The Defendant's Perpetual Inventory Records reflect production of the infringing styles of foot socks during the period of from June 30, 1970 to December 31, 1974, in the amount of 215,011 dozen pairs. Adding to this figure the aforementioned June 30, 1970 inventory of 50,886 dozen pairs, the Court finds that the Defendant manufactured and sold 265,897 dozen pairs of infringing foot socks during the post-reissue period.
The Defendant offered testimony that some of the entries of infringing style production on these records actually represented non-infringing style production. However, the evidence shows that the Defendant maintained separate and independent inventory records and/or entries for non-infringing styles. In view of such separate records and entries, the Court finds that production by the Defendant of infringing styles during the period is accurately reflected by the Defendant's Perpetual Inventory Records.
Applying the reasonable royalty rate of 25 cents per dozen pair to the total infringing foot sock production of 265,897 dozen pairs, the Court finds that the damages for infringement amount to $66,474.25. The Court further finds, in accordance with 35 U.S.C.A. § 284, that interest from the date that such royalty would have been payable must be added to the aforesaid amount. Marvel Specialty Co. v. Bell Hosiery Mills, 386 F.2d 287, 290 (4th Cir. 1967). The applicable rate of interest is six percent per annum. North Carolina General Statute 24-1. Applying the six percent as simple interest per annum against the royalties due for periodic production during the relevant periods, the Court finds that the sum of $16,890.91 would be due as interest and must be added to the $66,474.25 figure for a total of all damages in the sum of $83,194.16. See Plaintiff's Exhibit # 102.

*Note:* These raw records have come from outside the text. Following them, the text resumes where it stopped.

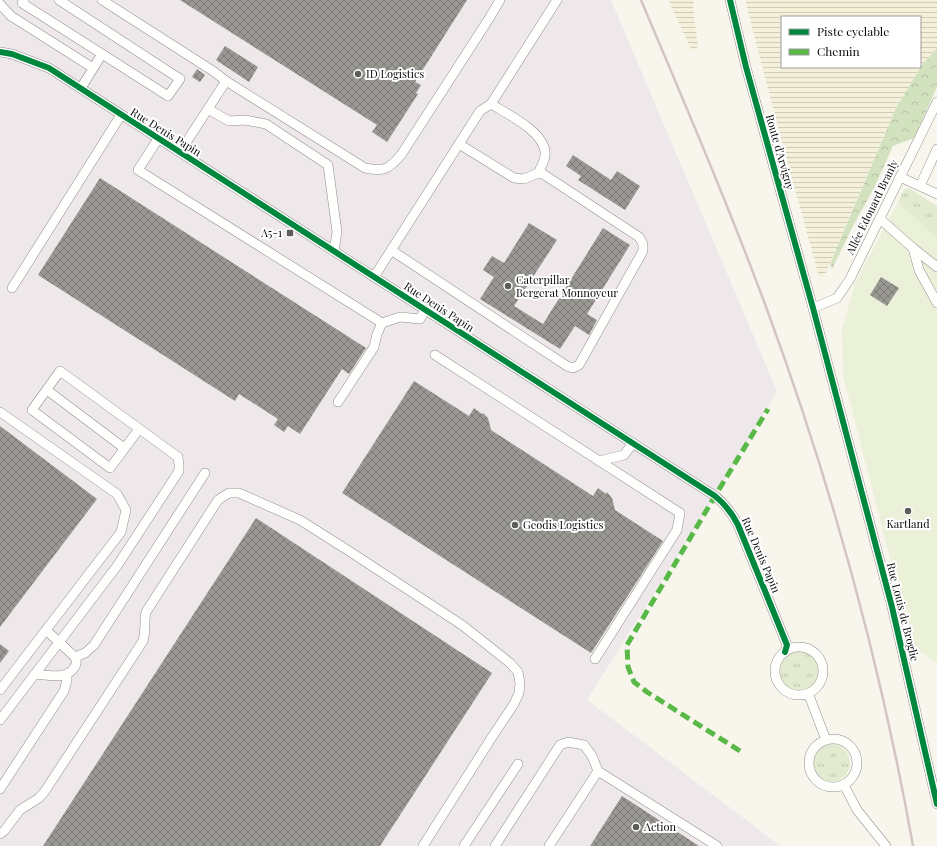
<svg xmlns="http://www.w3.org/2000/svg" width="937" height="846" font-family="'Playfair Display',serif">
<defs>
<pattern id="farmland-rules" width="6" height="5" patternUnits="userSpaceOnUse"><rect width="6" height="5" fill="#f4f0da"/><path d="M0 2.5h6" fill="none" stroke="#d0ccba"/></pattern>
<pattern id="grass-tufts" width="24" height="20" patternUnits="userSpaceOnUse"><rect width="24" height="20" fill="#e2ebcf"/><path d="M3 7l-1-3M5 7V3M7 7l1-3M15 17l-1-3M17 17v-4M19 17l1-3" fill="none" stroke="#c1c8b0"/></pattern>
<pattern id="forest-crowns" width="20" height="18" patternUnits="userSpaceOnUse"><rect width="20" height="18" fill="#d3e2be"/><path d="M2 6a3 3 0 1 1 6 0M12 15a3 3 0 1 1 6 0" fill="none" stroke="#b4c1a2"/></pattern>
<pattern id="building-cross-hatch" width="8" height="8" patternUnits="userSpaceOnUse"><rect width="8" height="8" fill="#9a9893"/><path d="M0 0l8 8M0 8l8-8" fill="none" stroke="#7c7a76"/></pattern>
</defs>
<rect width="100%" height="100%" fill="#f8f5ed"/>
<path fill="#eee8ea" d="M0,0h611l166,391 -64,109 -126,200 194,146h-781z"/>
<g fill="url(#farmland-rules)" fill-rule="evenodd">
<path d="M668,0h26l-1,7 5,40 -6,4z"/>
<path d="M745,0h192v48l-15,17 -26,43 -72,169h-5l-38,-139zM782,17h138v50h-138z"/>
</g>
<g fill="url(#grass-tufts)">
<path d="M909,188l28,18v33l-39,-37 6,-13z"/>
<circle cx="799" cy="671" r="19"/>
<circle cx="831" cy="763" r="19"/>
</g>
<path fill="url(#forest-crowns)" d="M937,48v39l-23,51 -21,8 -19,42 -21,38 -21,43 -2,-5 66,-156 26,-43z"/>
<path fill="#ebf0d8" d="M898,202l39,37v424l-24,-16 -70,-272 -1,-46 13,-45z"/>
<g fill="url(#building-cross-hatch)">
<path d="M180,0h287l-52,82 6,3 -5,8 2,1 -31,48 -15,-10 5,-7z"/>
<path d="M225,46l33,21 -9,15 -33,-22z"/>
<path d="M197,69l8,6 -5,7 -8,-5z"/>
<path d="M573,155l38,25 6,-9 23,15 -15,24 -47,-30 3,-4 -15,-10z"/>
<path d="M100,178l266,170 -17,26 -7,-5 -42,65 -12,-8 -4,6 -10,-7 4,-6 -39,-25 -4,7 -197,-126z"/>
<path d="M529,223l28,17 -43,66 29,18 60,-96 27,17 -43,69 10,6 -8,15 -14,-9 -15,23 -80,-50 14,-22 -11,-7 9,-14 12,7z"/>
<path d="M881,277l18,11 -12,18 -17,-11z"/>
<path d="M414,381l55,35 5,-8 8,6 1,-1 5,5 3,12 102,66 5,-8 8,6 1,-2 5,6 3,12 48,31 -72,112 -249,-160z"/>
<path d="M0,426l97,73 -97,128z"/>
<path d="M256,518l236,155 -112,173h-337z"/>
<path d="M0,644l9,7 -9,12z"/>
<path d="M622,796l77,50h-109z"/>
</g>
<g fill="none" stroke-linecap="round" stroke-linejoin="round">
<defs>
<g id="minor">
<path d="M24,0l-2,3 146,93 12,-17 -121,-79"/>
<path d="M102,0l111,71 13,10 139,87c19,4 24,1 36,-13l89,-138 10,-17"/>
<path d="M730,0l16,67 67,241 79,299 45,197"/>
<path d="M0,4l11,12 82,52"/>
<path d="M0,52l12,2 37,14 666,428c10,8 17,17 23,29l49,120 -2,7"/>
<path d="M81,88l21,-34"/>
<path d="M491,104c16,10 57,29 54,52 -1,6 -4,11 -7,17"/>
<path d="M208,109l21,12 16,-1 21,4 62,41 9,67 -3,19"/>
<path d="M158,139l-20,31 244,153 18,-6 20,2 5,-9"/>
<path d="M180,152l46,-71"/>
<path d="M900,177l37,17"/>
<path d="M920,186l17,-37"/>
<path d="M880,219l33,29 24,19"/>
<path d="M913,248l6,22 18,33"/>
<path d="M391,250l176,116 6,2 6,-3 64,-114v-7l-4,-7 -96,-63 -5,-1 -14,6 -10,-1 -55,-34"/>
<path d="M374,277l106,-166 11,-7 66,-104"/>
<path d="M12,288l109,-173"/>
<path d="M813,308l24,-10 13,-19 87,-177"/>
<path d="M435,355l245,158 -3,17 -82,129"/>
<path d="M47,390l77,58"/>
<path d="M338,402l36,-55 3,-13 5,-11"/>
<path d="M0,412l117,82 9,16 -5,22 -121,158"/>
<path d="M599,461l25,-6 9,-12"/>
<circle cx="799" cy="671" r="24"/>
<path d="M75,657l10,-4 9,-8 111,-172"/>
<path d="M35,674c12,1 31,6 39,-6 3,-4 3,-7 1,-11l-29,-27"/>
<path d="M806,695l4,3 16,42"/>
<path d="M0,720l117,-154 62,-95v-6l-1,-8 -118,-86 -28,39 78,58 29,-39"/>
<circle cx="833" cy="763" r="24"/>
<path d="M844,785l13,25 29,36"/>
<path d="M0,789l64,-98 3,-11v-6"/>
<path d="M0,834l4,-3 16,-21 19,-12 6,-7 98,-150c3,-10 1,-20 3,-29l72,-112 11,-7h10l61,27 49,31 113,74 48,38 8,9 2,11 -1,10 -5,11 -22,33 -69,109"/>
<path d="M464,846l54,-82"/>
<path d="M495,846l65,-101 8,-3 16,3 8,11 6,15 119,75"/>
<path d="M549,846l49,-75"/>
</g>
</defs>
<use href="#minor" stroke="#918f8c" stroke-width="10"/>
<use href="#minor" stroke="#fefefc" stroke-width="9"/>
<path stroke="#d3c5c5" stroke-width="2.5" d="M641,0c44,104 89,209 128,315 63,172 112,351 144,531"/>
<path stroke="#58b947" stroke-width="5" stroke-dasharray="10 5" stroke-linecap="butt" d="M740,751l-93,-59 -13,-10 -6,-15 -1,-22 88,-149 53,-87"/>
<defs>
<g id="cycleway">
<path d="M730,0l16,67 67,241 79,299 45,197"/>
<path d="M0,52l12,2 37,14 666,428c10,8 17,17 23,29l49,120 -2,7"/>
</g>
</defs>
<use href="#cycleway" stroke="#fff" stroke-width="8"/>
<use href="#cycleway" stroke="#00873e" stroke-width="6"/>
</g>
<g fill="#5d5c59" stroke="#fff" stroke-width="1.5">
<circle cx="358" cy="74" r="4"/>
<rect x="286" y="229" width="8" height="8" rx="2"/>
<circle cx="508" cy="286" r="4"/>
<circle cx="908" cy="511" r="4"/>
<circle cx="515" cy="525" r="4"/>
<circle cx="636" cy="827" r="4"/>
</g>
<g text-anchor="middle" stroke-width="4" stroke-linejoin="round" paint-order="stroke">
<g font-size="11" fill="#090909" stroke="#fff" text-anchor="start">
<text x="366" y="78">ID Logistics</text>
<text x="282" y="237" text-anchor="end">A5-1</text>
<text x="516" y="284">Caterpillar<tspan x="516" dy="13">Bergerat Monnoyeur</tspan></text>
<text x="908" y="528" text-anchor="middle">Kartland</text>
<text x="523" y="529">Geodis Logistics</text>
<text x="644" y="831">Action</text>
</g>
<g font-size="11" fill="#090909" stroke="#fff">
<text transform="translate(166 132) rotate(32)" y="4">Rue Denis Papin</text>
<text transform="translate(780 152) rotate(74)" y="4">Route d'Arvigny</text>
<text transform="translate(872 207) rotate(-64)" y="4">Allée Edouard Branly</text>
<text transform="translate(439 307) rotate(33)" y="4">Rue Denis Papin</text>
<text transform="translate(761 555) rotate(67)" y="4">Rue Denis Papin</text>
<text transform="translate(903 612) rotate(76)" y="4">Rue Louis de Broglie</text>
</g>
</g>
<rect x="781" y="16" width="140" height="52" fill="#ffffff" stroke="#9d9d9d"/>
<rect x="789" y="29" width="20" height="6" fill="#00873e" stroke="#9d9d9d"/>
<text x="817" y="36" font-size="12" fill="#090909">Piste cyclable</text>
<rect x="789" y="49" width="20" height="6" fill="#58b947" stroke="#9d9d9d"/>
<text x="817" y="56" font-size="12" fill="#090909">Chemin</text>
</svg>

Based upon the foregoing findings, the Court concludes that the application of the Doctrine of Intervening Rights under the second sentence of the second paragraph of 35 U.S.C.A. § 252 is discretionary, equitable in nature, and under such terms as the Court may direct. In view of the holding of the Court of Appeals that intervening rights apply to narrowed reissues and upon consideration of the evidence offered by the Defendant at the second trial, the Court concludes that said Defendant is entitled to some relief. Since much of the Defendant's documentary evidence covers its entire operation the Court finds it difficult to determine proper relief. However, after considering all the evidence and the equities presented by such evidence the Court finds and concludes that an appropriate and equitable method of determining the Defendant's relief should be based upon the cost of conversion of its Multi-purpose Circular Knitting Machines to infringing manufacture, and the cost of re-conversion to non-infringing manufacture. Giving the Defendant the benefit of the highest cost of conversion of $300.00 per machine for 50 machines and $30.00 per machine to re-convert them the Court concludes that the sum of $16,500.00 would constitute fair, just, and equitable relief for such intervening rights.
The Court further concludes that damages in the total sum of $83,194.16 for the infringement of the Plaintiff's Patent should be allowed, and that the Defendant should be given credit upon such damages for the sum of $16,500.00 as intervening rights relief, leaving a balance due the Plaintiff by the Defendant of $66,694.16.
The Court does not deem it equitable to permit the Defendant to continue its infringement, license free, in view of the five-year period of royalty free production which the Defendant enjoyed, and in view of the fact that the Defendant can avoid infringement with relative ease. An injunction *17 shall issue enjoining the Defendant from further production of any of the infringing styles.
The attorneys for the Plaintiff shall prepare and submit to the Court, with copy to the Defendant's counsel for approval as to form, a Judgment in accordance with these findings and conclusions.